Just like the humans whose villages that are flooded by dam reservoirs, perhaps they’ll find life on the higher grounds, or in other river systems where another ecology lies awaiting. Is this how the grand cycle of evolution occurs, I wonder.

But the idea of evolution is a funny one as in the bigger picture, it contains just as much an ‘up’ as well as ‘down’ scale. The ‘up’ end constitutes the hierarchy of Gods, and the ‘down’, the lesser beings of hell and purgatory. But rather than seeing it as a linear ladder, it may be perceived as an endless circle encompassing all states from one extent to the other, extremes that are crossed on a revolving wheel that endlessly turns.
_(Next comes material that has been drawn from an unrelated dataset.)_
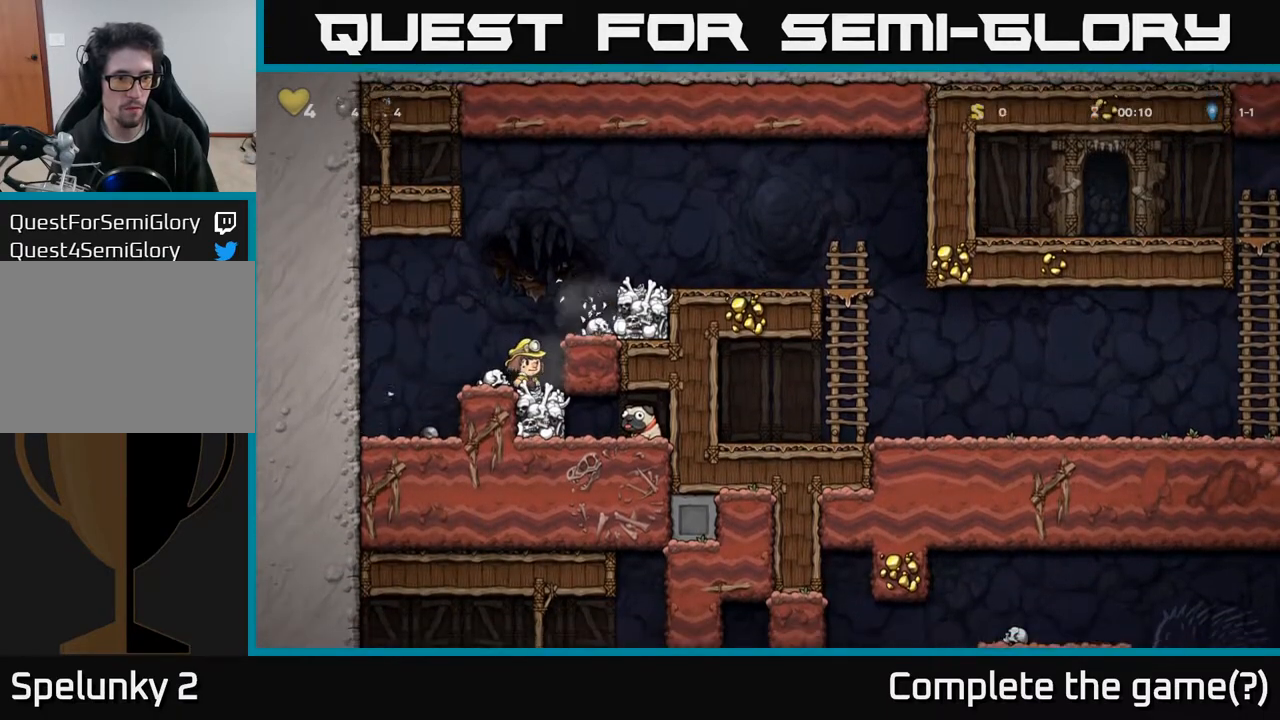
{"buttons": [], "left_stick": "center", "right_stick": "center", "events": [[133, "DPAD_LEFT", "down"], [267, "DPAD_LEFT", "up"], [283, "DPAD_RIGHT", "down"], [383, "DPAD_RIGHT", "up"]]}
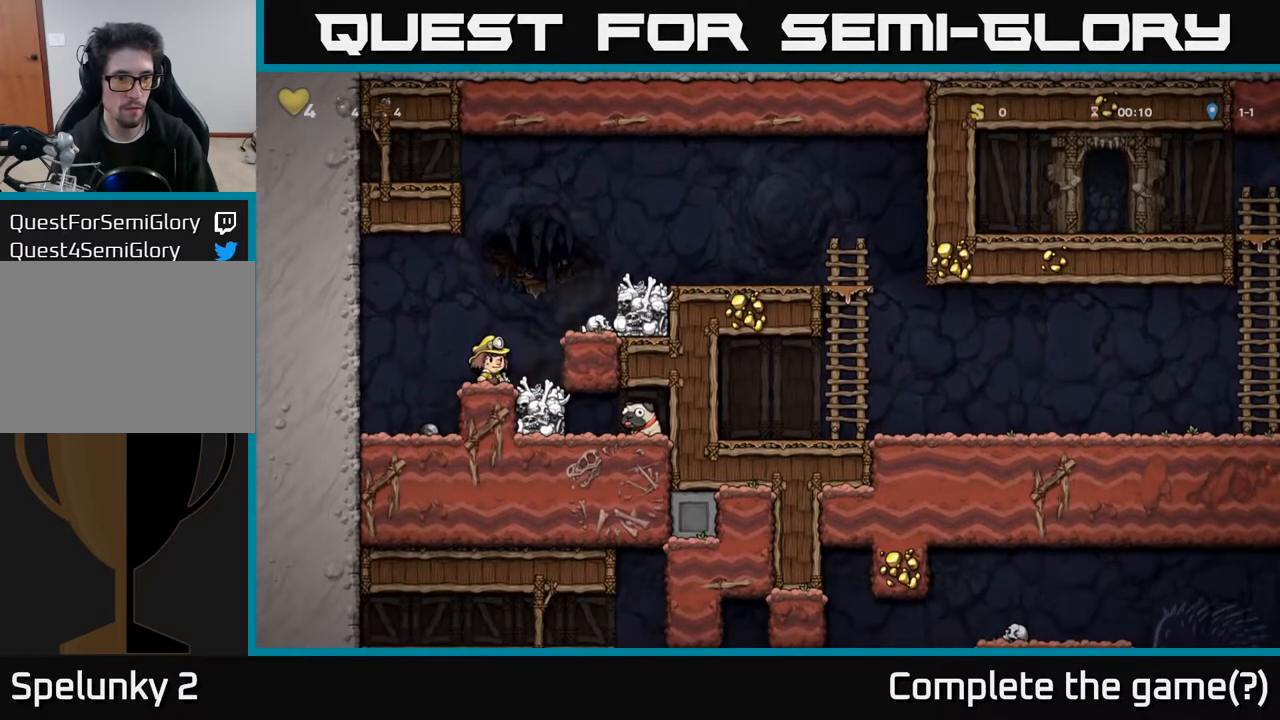
{"buttons": ["DPAD_DOWN"], "left_stick": "center", "right_stick": "center", "events": [[250, "DPAD_DOWN", "down"], [350, "X", "down"], [433, "X", "up"]]}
We worldly beings seem to fit somewhere in the middle of the spin, powered by our human trends, unable to find easy respite from that swinging too and fro of opposites.
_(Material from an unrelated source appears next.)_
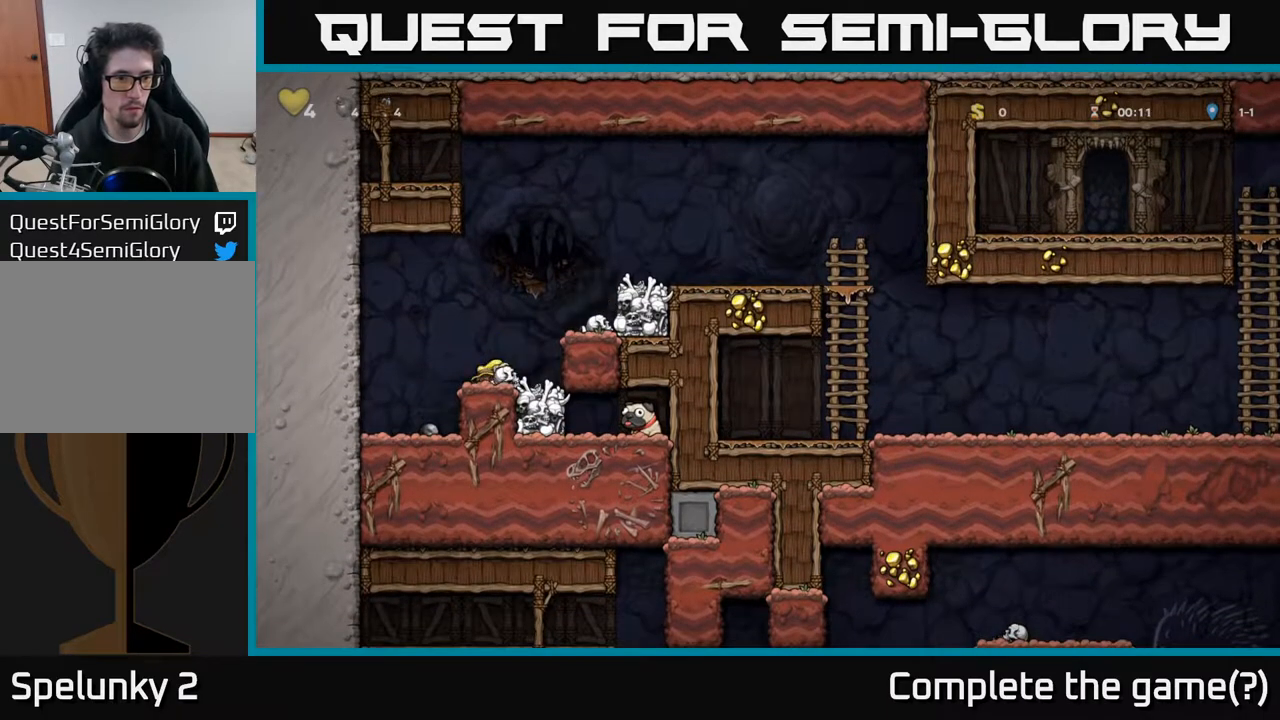
{"buttons": ["DPAD_DOWN"], "left_stick": "center", "right_stick": "center", "events": [[50, "A", "down"], [100, "A", "up"], [383, "X", "down"], [450, "X", "up"]]}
I focus on the bridges that span the widths of Ganga. From slim youth in towns at her mountainous source, to a wide, mature lady at her lower reaches, so does she provide passage for us to pass from one side to the other. Again and again, her saintliness provides us relief from extremes.

The suspension bridge of Ram Jhula at Rishikesh is impressively long and suddenly one feels the maturity that Ganga has reached at this stage, a young adult eager to begin her duties. From here, she’ll flow on to the North Indian plains where she’ll fertilise the farmlands with her alluvial drop of rich soil she’s brought down from her mountainous journey, not to mention provide essential water to irrigate fields of crops.
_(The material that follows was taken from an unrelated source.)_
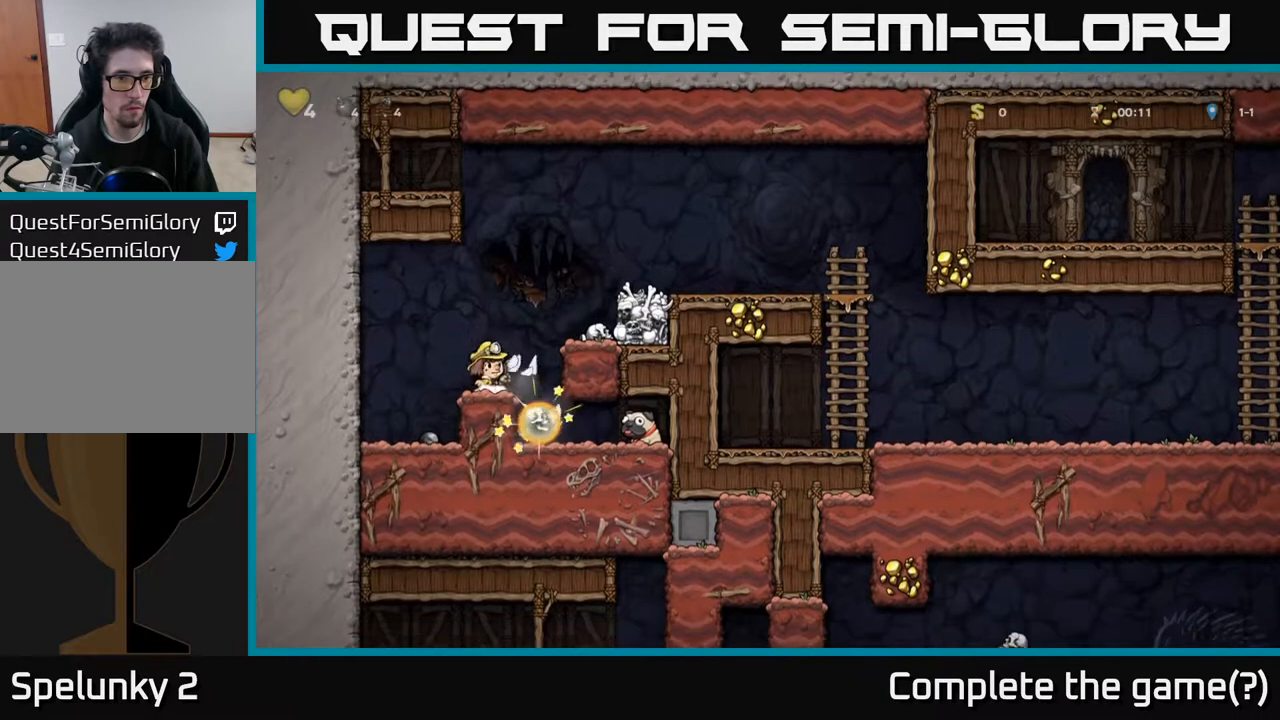
{"buttons": [], "left_stick": "center", "right_stick": "center", "events": [[100, "DPAD_DOWN", "up"], [317, "DPAD_RIGHT", "down"], [450, "DPAD_RIGHT", "up"]]}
I then remember what she has already experienced upstream and wonder at how these early childhood traumas may affect her ongoing path. Perhaps she has cured herself already? Who am I to understand how a great water system works, how a great saint operates?

According to our level of understanding, water does not have feelings, such as emotions. It is considered as a base element, in the sense that it is part of the essential physical make up of the universe. Yet this triggers me to think how many billions of perspectives of different incarnate beings are all trying to survive upon the same appearing objects?

For example, a fly relishes a pile of dung as a tasty meal, humans shy away from it. Ants may perceive a lawn of grass as a forest, while we humans perceive forests as a plethora of trees. How do the gods perceive the forest? We cannot see what the ant feels about his environment; we only have our experience of it to go by. So how can we begin to imagine the result of destroying an eco-system may have upon billions of perspectives all thinking simultaneously?

For us humans, water is water, for lesser, hell-like beings it may appear as a stream of molten lava, or for higher beings, as sparkling jewels.

Feelings, or no feelings, the water does nevertheless provide us with a bounty of treasures. Her naturally clear, clean waters arrive from her countless sources of snow melt rivers stretched across the Himalayas, pouring into her main channel that flows across North India, provoking an abundance of growth to take place along her course. Medicines, fruits, trees of all types of wood and farmlands provide food to an entire nation, not to mention the nectar of life – water, that keeps us human beings alive.

Interfering with that automatic process, what do we lose, I ponder, and what do we gain? It is the question of the moment as many campaign against various so-called atrocities being carried out on every part of her flow.